Rachid M’Oulaouk, le meilleur ami de Kévin et Sofiane, partie civile, cité au procès comme témoin du drame est très amer. « Nous sommes déçus, la famille et les proches sont déçus. Nous voulions un procès ouvert. Nous souhaitions que les gens soient au courant de ce qui se passe dans ce procès. Beaucoup se posent des questions et demandent des réponses », regrette le témoin. Pour ce dernier, les éléments fournis par la cour ne sont pas recevables.
« Quand on entend la cour parler d’incidents éventuels autour du palais de justice, ça fait peur quand même. La police est là pour ça, non ? Pour rétablir l’ordre !, s’étonne-t-il. Quant aux représailles entre bandes dans les quartiers, cela ne tient pas. Il n’y a rien à craindre des habitants du lieu où habitaient mes amis. D’ailleurs, il n’y a pas eu de débordements depuis trois ans », souligne-t-il. Le père de Sofiane ne cache, lui, pas sa colère et sa frustration. « Nos enfants ont été assassinés en public. On voulait un débat public ».
L’un des avocats des parties civiles, Maître Kayana Manivong, du barreau de Paris, dénonce, pour sa part, une « démission de la cour d’assises ». « C’est une justice en catimini, qui ne tient pas compte de l’intérêt pour tous les justiciables de connaître très précisément ce qui s’est passé ». Et l’avocat d’évoquer la grande déception des familles qu’il représente. « Elles regrettent amèrement ce huis clos. Elles auraient aimé que les paroles de toutes les parties soient entendues, afin que toute la presse et le pays soient informés de ce qu’ils sont en droit de connaître de cette affaire. »
« Un aveu d’impuissance et de manque de courage »
Maître Kayana Manivong enfonce le clou : « Si la République n’est pas capable de tenir un débat, si le président de la cour et les forces de l’ordre ne sont pas capables d’assurer la police de l’audience, c’est très inquiétant. ».
Maître Francis Szpiner, avocat au barreau de Paris qui défend lui aussi les familles des victimes, fustige quant à lui « des raisons consternantes ». Selon le ténor des prétoires, « c’est un triste jour pour la justice que cet aveu d’impuissance et de manque de courage ».
Pour le ténor du barreau, c’est une évidence, la justice doit être rendue au nom du peuple français et sous le contrôle du peuple français. « La publicité des débats est une garantie de démocratie. Il est bon que l’on sache ce qui s’est passé, qu’il y ait une audience publique. Sinon, c’est la rumeur, l’injustice, la frustration et ce aussi bien pour les familles des victimes que pour ceux qui sont jugés », explique le conseil. Et de poursuivre : « Il n’y a rien de pire que cette clandestinité qui fait que l’on pourra soupçonner la justice de tout ! », conclut sentencieusement Francis Szpiner.
Un déficit d’information à craindre
Pour autant, la publicité des débats n’était pas seulement demandée par les parties civiles.
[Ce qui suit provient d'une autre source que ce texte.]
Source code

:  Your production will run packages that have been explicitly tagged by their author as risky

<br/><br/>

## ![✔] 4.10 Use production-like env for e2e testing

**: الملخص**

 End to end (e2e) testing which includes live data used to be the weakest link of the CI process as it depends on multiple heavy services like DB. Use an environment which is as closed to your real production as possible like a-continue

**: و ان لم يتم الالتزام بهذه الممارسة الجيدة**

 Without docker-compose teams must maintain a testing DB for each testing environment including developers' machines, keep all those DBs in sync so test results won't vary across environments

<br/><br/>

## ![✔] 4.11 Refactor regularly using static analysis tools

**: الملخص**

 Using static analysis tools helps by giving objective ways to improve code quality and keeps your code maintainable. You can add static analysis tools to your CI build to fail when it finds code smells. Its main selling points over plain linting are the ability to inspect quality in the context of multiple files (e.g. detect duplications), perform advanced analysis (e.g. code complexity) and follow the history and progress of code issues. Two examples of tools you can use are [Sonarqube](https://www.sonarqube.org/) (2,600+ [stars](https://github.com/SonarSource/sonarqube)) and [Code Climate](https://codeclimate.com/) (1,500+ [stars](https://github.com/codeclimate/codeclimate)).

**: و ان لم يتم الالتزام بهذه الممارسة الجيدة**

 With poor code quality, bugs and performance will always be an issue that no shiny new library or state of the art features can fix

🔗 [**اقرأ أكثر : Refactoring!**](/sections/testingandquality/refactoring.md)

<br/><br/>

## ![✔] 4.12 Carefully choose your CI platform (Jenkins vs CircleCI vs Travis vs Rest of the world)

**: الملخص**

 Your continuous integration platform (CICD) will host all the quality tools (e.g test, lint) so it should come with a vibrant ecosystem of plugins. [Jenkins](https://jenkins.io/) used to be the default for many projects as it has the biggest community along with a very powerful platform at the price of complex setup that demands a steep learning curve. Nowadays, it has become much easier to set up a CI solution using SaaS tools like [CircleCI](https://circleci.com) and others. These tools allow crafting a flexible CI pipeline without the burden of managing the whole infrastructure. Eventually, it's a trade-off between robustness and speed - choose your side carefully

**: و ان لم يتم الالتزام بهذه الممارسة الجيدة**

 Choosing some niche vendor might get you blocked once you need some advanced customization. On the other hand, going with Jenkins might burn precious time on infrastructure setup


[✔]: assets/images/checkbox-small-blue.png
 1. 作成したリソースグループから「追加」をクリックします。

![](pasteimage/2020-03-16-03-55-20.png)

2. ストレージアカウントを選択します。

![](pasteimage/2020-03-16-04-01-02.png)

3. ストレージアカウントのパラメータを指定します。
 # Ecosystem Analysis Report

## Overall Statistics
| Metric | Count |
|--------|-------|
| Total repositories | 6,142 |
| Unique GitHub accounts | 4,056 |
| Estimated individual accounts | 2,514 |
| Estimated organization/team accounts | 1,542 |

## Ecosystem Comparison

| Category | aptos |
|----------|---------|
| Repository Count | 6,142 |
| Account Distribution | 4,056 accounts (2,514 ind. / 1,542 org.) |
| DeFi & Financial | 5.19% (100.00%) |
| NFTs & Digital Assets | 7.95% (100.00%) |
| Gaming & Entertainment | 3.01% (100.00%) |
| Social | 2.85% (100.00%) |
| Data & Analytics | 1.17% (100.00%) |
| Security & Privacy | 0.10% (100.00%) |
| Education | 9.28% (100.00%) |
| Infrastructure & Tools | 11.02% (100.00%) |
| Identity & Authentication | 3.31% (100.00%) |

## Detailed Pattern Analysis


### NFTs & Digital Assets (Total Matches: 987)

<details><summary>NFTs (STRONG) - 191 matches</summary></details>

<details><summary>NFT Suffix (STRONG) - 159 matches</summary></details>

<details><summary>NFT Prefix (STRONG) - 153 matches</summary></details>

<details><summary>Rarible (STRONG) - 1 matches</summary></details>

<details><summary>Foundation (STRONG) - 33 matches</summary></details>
Maître Ronald Gallo, avocat au barreau de Grenoble défenseur de l’un des accusés, pourfendait ainsi, la veille, le maintien des audiences à huis clos. « Jusqu’à présent, cette justice s’est déroulée de manière privée, secrète, clandestine, dans le cabinet du juge d’instruction […] Je veux que le public, grâce notamment à la presse, sache pourquoi l’on renvoie un prévenu pour meurtre devant une cour d’assise ! », martèle-t-il.
Toujours est-il qu’aujourd’hui la salle des pas perdus du palais de justice de Grenoble s’était littéralement vidée de son public. Rescapés de la kyrielle de médias présents hier, seuls quelques journalistes bouclaient encore leurs articles.
Considérant l’importance de ce procès et les débats sociétaux qu’il aurait pu susciter, peut-on réellement parler d’une bonne décision ? Une chose est sure : cette décision risque de se traduire par un déficit d’information.